Three weeks after Papa died and two weeks after the funeral service at St Paul’s chaplaincy, I was sitting on the hotel bed, rubbing my fingers along the embroidery on the brocade I and mama wore on the burial day. I loved the texture and the patterns but the clothe smelt of grief. I will tell Aunty Patty to get me another one.
Mama came into the room and watched me with berieved eyes. Her low- cut hair was covered with a net cap she complains stings her scalp. I saw sorrow sitting in her eyes and wished I could drive it away. She folded her arms across her chest, and spoke in a cracked voice. “Ifunanya, are you sure you are alright?”
“I know why I am asking” she said.
I smiled and lay on the bed. She saw my pains, the shock of being without a father at nine. I loved papa, deeply. Even though he had slapped my face for holding hands with a boy and had deducted my second term fees for breaking the mirror in the visitor’s room, I loved him still.
Mama told me that we will be staying in the village for a while. She left the room, her face still sad. She expected no questions from me and I couldn’t think of any. My heart was heavy again. Mama had sold papa’s two lock-up stores at Apapa to a Yoruba textile dealer to finance the burial ceremony.
At the village, we slept in Orlu Hotels for six days because Papa’s brother, Barrister Nwachukwu wouldn’t let us in the house Papa built. He had threatened to render us useless in jail, with his judicial influence. Why he made those threats, I didn’t know. I was only a girl, nursing the wounds of a father gone so suddenly; I only had a young mother whom the death of her husband left her looking dried- up like a twig. She would seat on a chair in the corridor of our hotel room, flipping through papa’s pictures, imagining the good times they had together: the sleep they shared, the meals they shared, the bath they shared.

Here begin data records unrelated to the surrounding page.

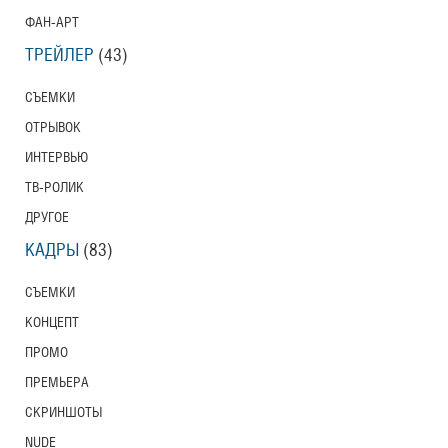
ФАН-АРТ
ТРЕЙЛЕР
(43)
СЪЕМКИ
ОТРЫВОК
ИНТЕРВЬЮ
ТВ-РОЛИК
ДРУГОЕ
КАДРЫ
(83)
СЪЕМКИ
КОНЦЕПТ
ПРОМО
ПРЕМЬЕРА
СКРИНШОТЫ
NUDE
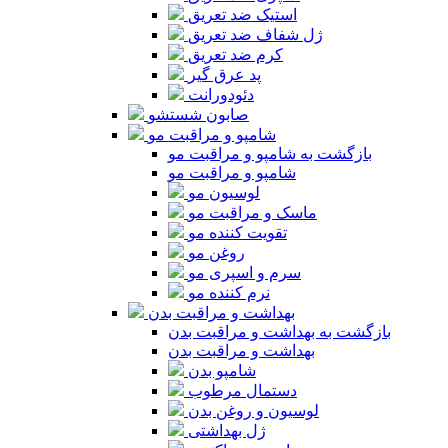
استیک ضد تعریق
ژل شفاف ضد تعریق
کرم ضد تعریق
پد عرق گیر
دئودورانت
صابون شستشو
شامپو و مراقبت مو
بازگشت به شامپو و مراقبت مو
شامپو و مراقبت مو
لوسیون مو
ماسک و مراقبت مو
تقویت کننده مو
روغن مو
سرم و اسپری مو
نرم کننده مو
بهداشت و مراقبت بدن
بازگشت به بهداشت و مراقبت بدن
بهداشت و مراقبت بدن
شامپو بدن
دستمال مرطوب
لوسیون و روغن بدن
ژل بهداشتی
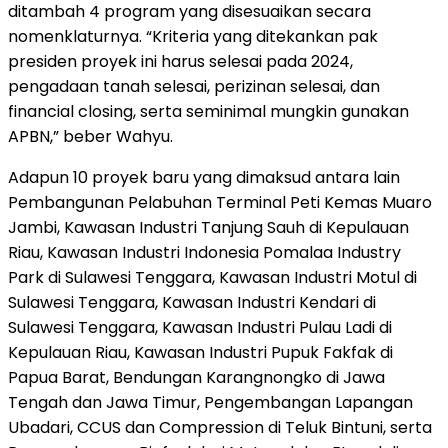
ditambah 4 program yang disesuaikan secara
nomenklaturnya. “Kriteria yang ditekankan pak
presiden proyek ini harus selesai pada 2024,
pengadaan tanah selesai, perizinan selesai, dan
financial closing, serta seminimal mungkin gunakan
APBN,” beber Wahyu.
Adapun 10 proyek baru yang dimaksud antara lain
Pembangunan Pelabuhan Terminal Peti Kemas Muaro
Jambi, Kawasan Industri Tanjung Sauh di Kepulauan
Riau, Kawasan Industri Indonesia Pomalaa Industry
Park di Sulawesi Tenggara, Kawasan Industri Motul di
Sulawesi Tenggara, Kawasan Industri Kendari di
Sulawesi Tenggara, Kawasan Industri Pulau Ladi di
Kepulauan Riau, Kawasan Industri Pupuk Fakfak di
Papua Barat, Bendungan Karangnongko di Jawa
Tengah dan Jawa Timur, Pengembangan Lapangan
Ubadari, CCUS dan Compression di Teluk Bintuni, serta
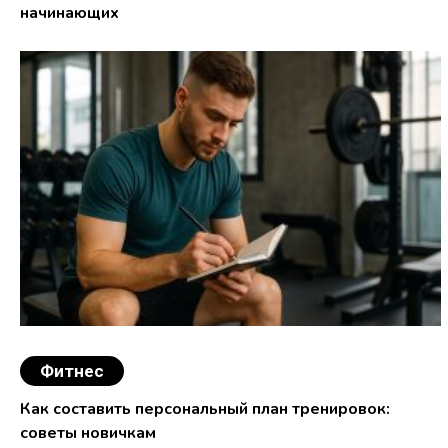
начинающих
Фитнес
Как составить персональный план тренировок:
советы новичкам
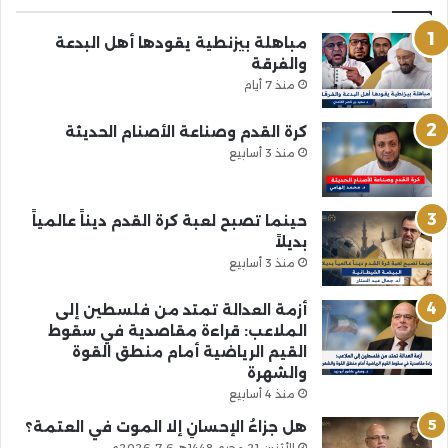
مباهلة بيزنطية يقودها أهل البدعة
والفرقة
منذ 7 أيام
كرة القدم وصناعة الأصنام الحديثة
منذ 3 أسابيع
حينما تصبح لعبة كرة القدم ديناً عالمياً
بديلاً
منذ 3 أسابيع
أزمة العدالة تمتد من فلسطين إلى
الملاعب: قراءة مقاصدية في سقوط
القيم الرياضية أمام منطق القوة
والشهرة
منذ 4 أسابيع
هل جزاءُ الإحسانِ إلا الموت في العتمة؟
الأثنين 21 محرم 1448هـ 6-7-2026م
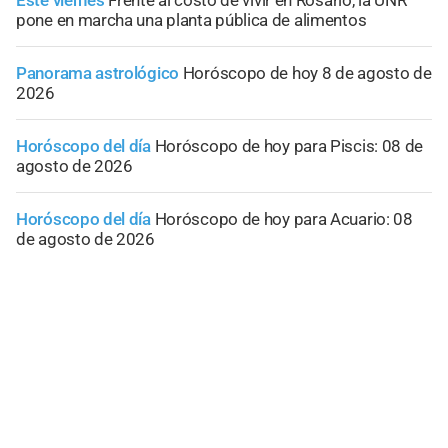
pone en marcha una planta pública de alimentos
Panorama astrológico
Horóscopo de hoy 8 de agosto de
2026
Horóscopo del día
Horóscopo de hoy para Piscis: 08 de
agosto de 2026
Horóscopo del día
Horóscopo de hoy para Acuario: 08
de agosto de 2026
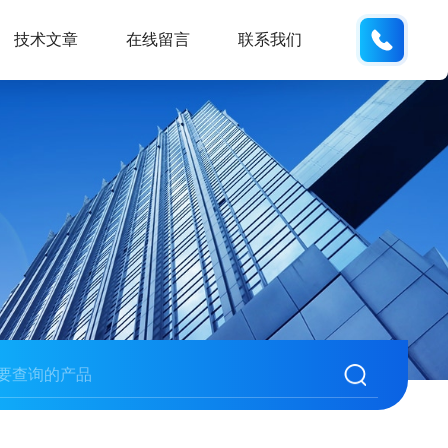
137742
技术文章
在线留言
联系我们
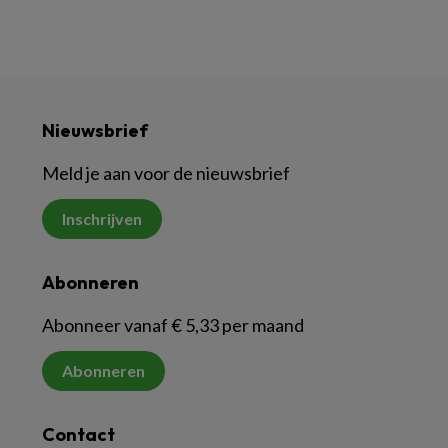
Nieuwsbrief
Meld je aan voor de nieuwsbrief
Inschrijven
Abonneren
Abonneer vanaf € 5,33 per maand
Abonneren
Contact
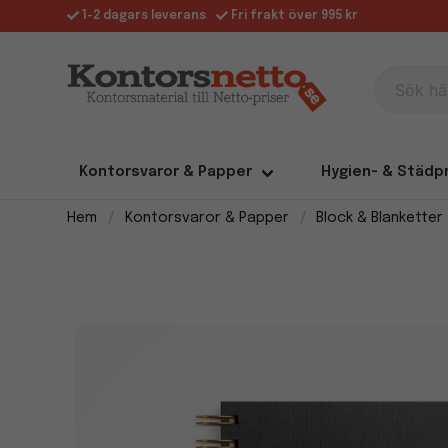
1-2 dagars leverans
Fri frakt över 995 kr
Sök här
Kontorsvaror & Papper
Hygien- & Städp
Hem
Kontorsvaror & Papper
Block & Blanketter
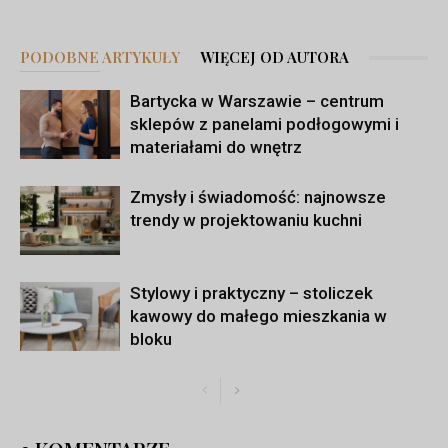
PODOBNE ARTYKUŁY
WIĘCEJ OD AUTORA
Bartycka w Warszawie – centrum
sklepów z panelami podłogowymi i
materiałami do wnętrz
Zmysły i świadomość: najnowsze
trendy w projektowaniu kuchni
Stylowy i praktyczny – stoliczek
kawowy do małego mieszkania w
bloku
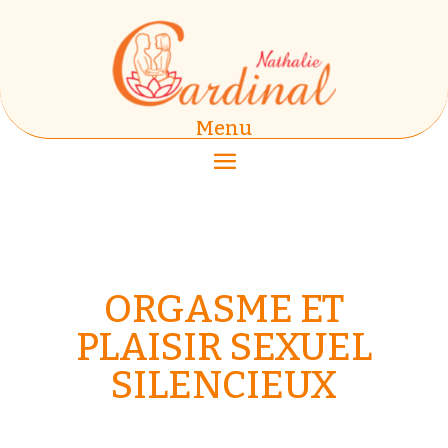
Menu
ORGASME ET
PLAISIR SEXUEL
SILENCIEUX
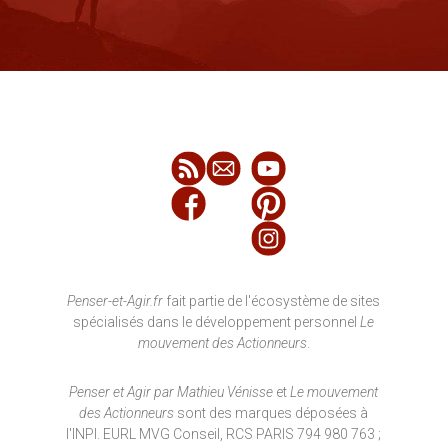
Penser-et-Agir.fr
fait partie de l'écosystème de sites
spécialisés dans le développement personnel
Le
mouvement des Actionneurs
.
Penser et Agir par Mathieu Vénisse
et
Le mouvement
des Actionneurs
sont des marques déposées à
l'INPI. EURL MVG Conseil, RCS PARIS 794 980 763 ;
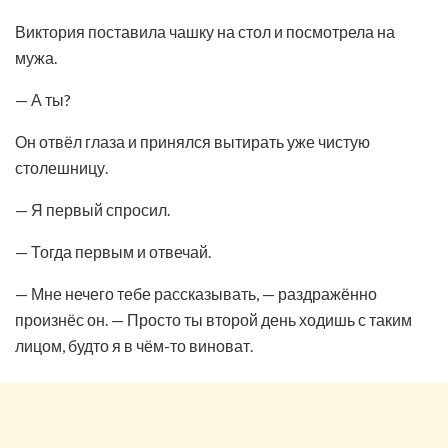
Виктория поставила чашку на стол и посмотрела на
мужа.
— А ты?
Он отвёл глаза и принялся вытирать уже чистую
столешницу.
— Я первый спросил.
— Тогда первым и отвечай.
— Мне нечего тебе рассказывать, — раздражённо
произнёс он. — Просто ты второй день ходишь с таким
лицом, будто я в чём-то виноват.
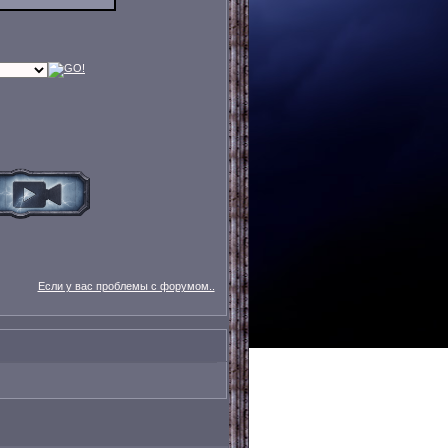
Если у вас проблемы с форумом..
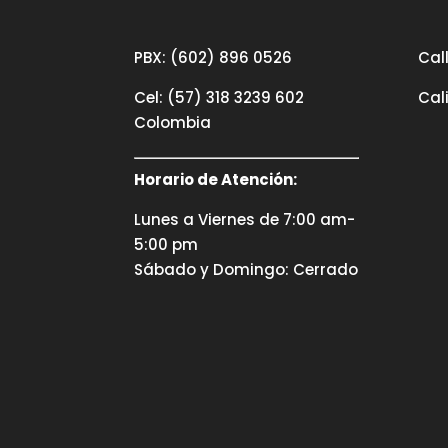
PBX: (602) 896 0526
Call
Cel: (57) 318 3239 602
Cal
Colombia
Horario de Atención:
Lunes a Viernes de 7:00 am-
5:00 pm
Sábado y Domingo: Cerrado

Things got worse by the day. But on Sunday, the sixth day after the funeral, Barrister Nwachukwu called mama, as usual, persisting she killed Papa with “mami water” charms. As always, his voice was filled with hate as he spewed hot air through the phone. Mama was quiet all through, taking in the torture, soaking up his acquisitions. I felt like grabbing the phone and screaming “thunder fire you there!” to the bully but I was just a young girl, unable to protect her forlorn mother. But this time, Mama ended the call midway. She walked to the wall socket and switched it on. The television blared. She looked fed- up but determined.

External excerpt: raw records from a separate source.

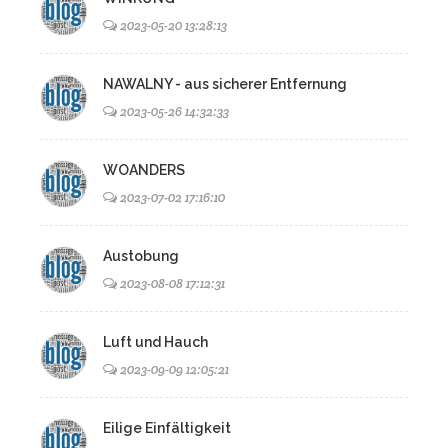
2023-05-20 13:28:13
NAWALNY - aus sicherer Entfernung
2023-05-26 14:32:33
WOANDERS
2023-07-02 17:16:10
Austobung
2023-08-08 17:12:31
Luft und Hauch
2023-09-09 12:05:21
Eilige Einfältigkeit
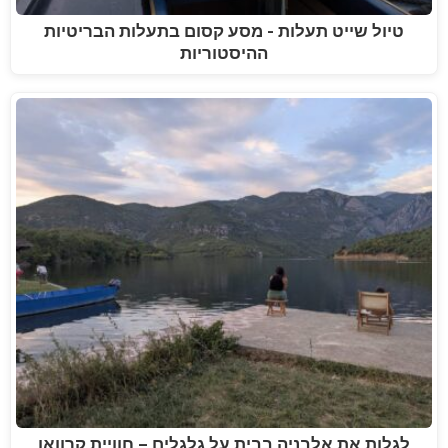
טיול שייט תעלות - מסע קסום בתעלות הבריטיות
ההיסטוריות
לגלות את אלבניה בבית על גלגלים – חוויית קרוואן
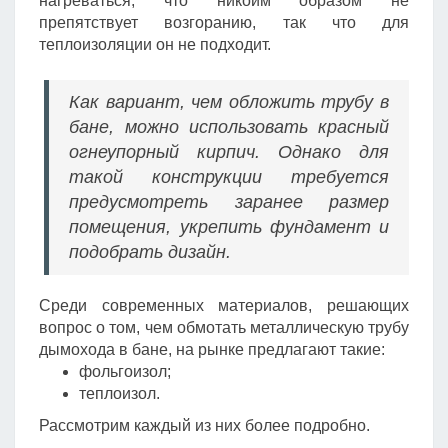
нагреваться, что никоим образом не
препятствует возгоранию, так что для
теплоизоляции он не подходит.
Как вариант, чем обложить трубу в
бане, можно использовать красный
огнеупорный кирпич. Однако для
такой конструкции требуется
предусмотреть заранее размер
помещения, укрепить фундамент и
подобрать дизайн.
Среди современных материалов, решающих
вопрос о том, чем обмотать металлическую трубу
дымохода в бане, на рынке предлагают такие:
фольгоизол;
теплоизол.
Рассмотрим каждый из них более подробно.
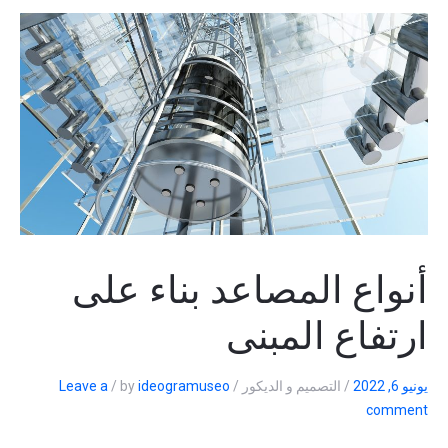
أنواع المصاعد بناء على
ارتفاع المبنى
يونيو 6, 2022
/
التصميم و الديكور
/
ideogramuseo
by
/
Leave a
comment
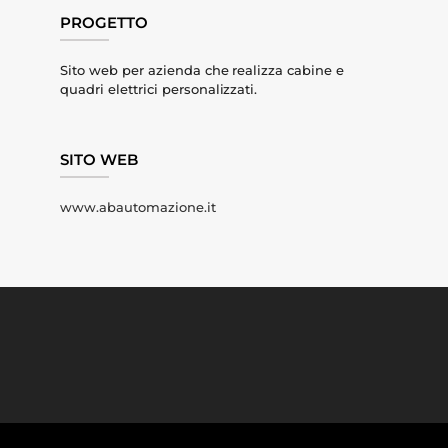
PROGETTO
Sito web per azienda che realizza cabine e
quadri elettrici personalizzati.
SITO WEB
www.abautomazione.it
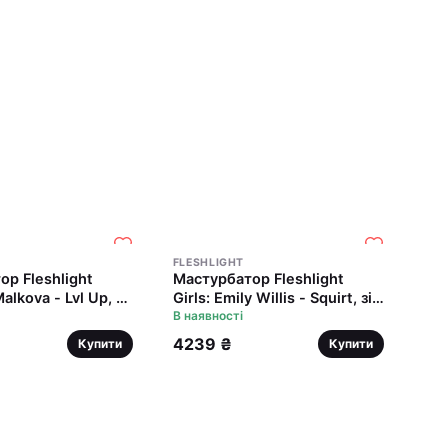
FLESHLIGHT
р Fleshlight
Мастурбатор Fleshlight
Malkova - Lvl Up, зі
Girls: Emily Willis - Squirt, зі
іни, дуже ніжний
зліпка вагіни, дуже ніжний
В наявності
4239 ₴
Купити
Купити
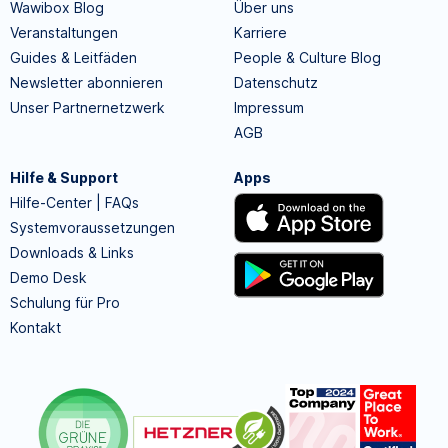
Wawibox Blog
Über uns
Veranstaltungen
Karriere
Guides & Leitfäden
People & Culture Blog
Newsletter abonnieren
Datenschutz
Unser Partnernetzwerk
Impressum
AGB
Hilfe & Support
Apps
Hilfe-Center | FAQs
Systemvoraussetzungen
Downloads & Links
Demo Desk
Schulung für Pro
Kontakt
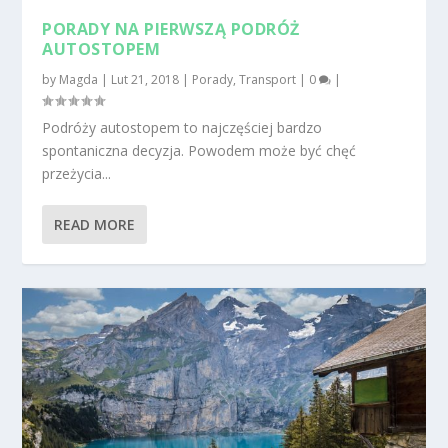
PORADY NA PIERWSZĄ PODRÓŻ
AUTOSTOPEM
by
Magda
|
Lut 21, 2018
|
Porady
,
Transport
|
0
|
Podróży autostopem to najczęściej bardzo
spontaniczna decyzja. Powodem może być chęć
przeżycia...
READ MORE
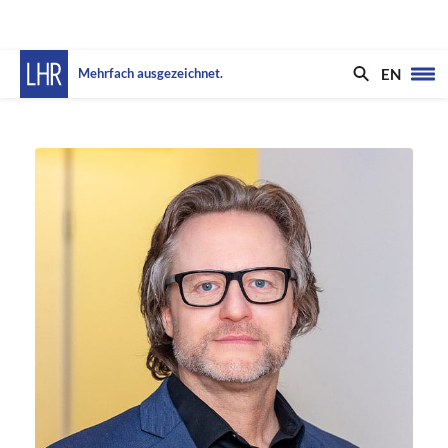
EN
Mehrfach ausgezeichnet.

“Let’s watch T.V, it’s been awhile.”
While we watched, Mama was tapping her feet, jaw in hand, nodding.
“When will we leave here?” I asked.
She got up and scanned through some documents, smoothing out their dog- eared pages. She dropped the files and looked me in eye.
“We will leave here soon. We will….” The phone rang, cutting her short. She whispered, “It’s Father Chukwuleta.” He was the priest that appointed mama as the C.W.O president at St.Paul’s. Father’s voice was tiny and slow and he spoke like he was reciting poetry. Mama smiled and chuckled and said, “thank you”, then she ended the call.

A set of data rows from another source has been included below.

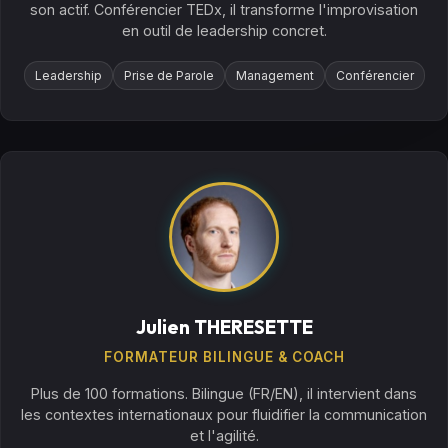
son actif. Conférencier TEDx, il transforme l'improvisation
en outil de leadership concret.
Leadership
Prise de Parole
Management
Conférencier
Julien THERESETTE
FORMATEUR BILINGUE & COACH
Plus de 100 formations. Bilingue (FR/EN), il intervient dans
les contextes internationaux pour fluidifier la communication
et l'agilité.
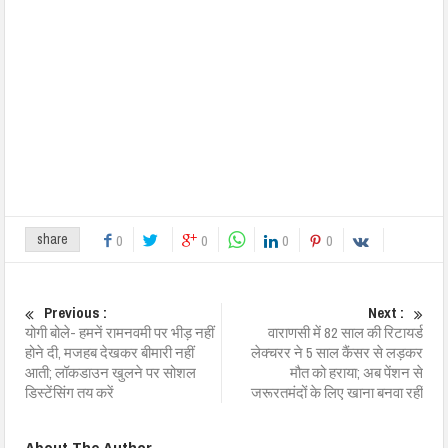
share
0
0
0
0
Previous :
Next :
योगी बोले- हमनें रामनवमी पर भीड़ नहीं
वाराणसी में 82 साल की रिटायर्ड
होने दी, मजहब देखकर बीमारी नहीं
लेक्चरर ने 5 साल कैंसर से लड़कर
आती; लॉकडाउन खुलने पर सोशल
मौत को हराया; अब पेंशन से
डिस्टेंसिंग तय करें
जरूरतमंदों के लिए खाना बनवा रहीं
About The Author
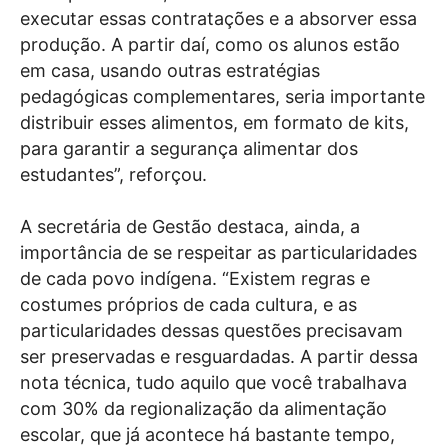
executar essas contratações e a absorver essa
produção. A partir daí, como os alunos estão
em casa, usando outras estratégias
pedagógicas complementares, seria importante
distribuir esses alimentos, em formato de kits,
para garantir a segurança alimentar dos
estudantes”, reforçou.
A secretária de Gestão destaca, ainda, a
importância de se respeitar as particularidades
de cada povo indígena. “Existem regras e
costumes próprios de cada cultura, e as
particularidades dessas questões precisavam
ser preservadas e resguardadas. A partir dessa
nota técnica, tudo aquilo que você trabalhava
com 30% da regionalização da alimentação
escolar, que já acontece há bastante tempo,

“He will come …to take us back.”
“To Lagos?” My eye shone with hope.
“Yes. To Lagos,” She said. “And, he has found another job for me and an apartment for us.” She was beaming.
I saw happiness gradually replace that sadness that sat in her eyes. She found the will to smile again, her first since we came to Orlu hotels. I smiled too. She drew me close and inspected my face, pressing the pimple on my forehead, then she asked me to wash my face with the bar of tetmosol we brought.
Normalcy was returning. We could smile again.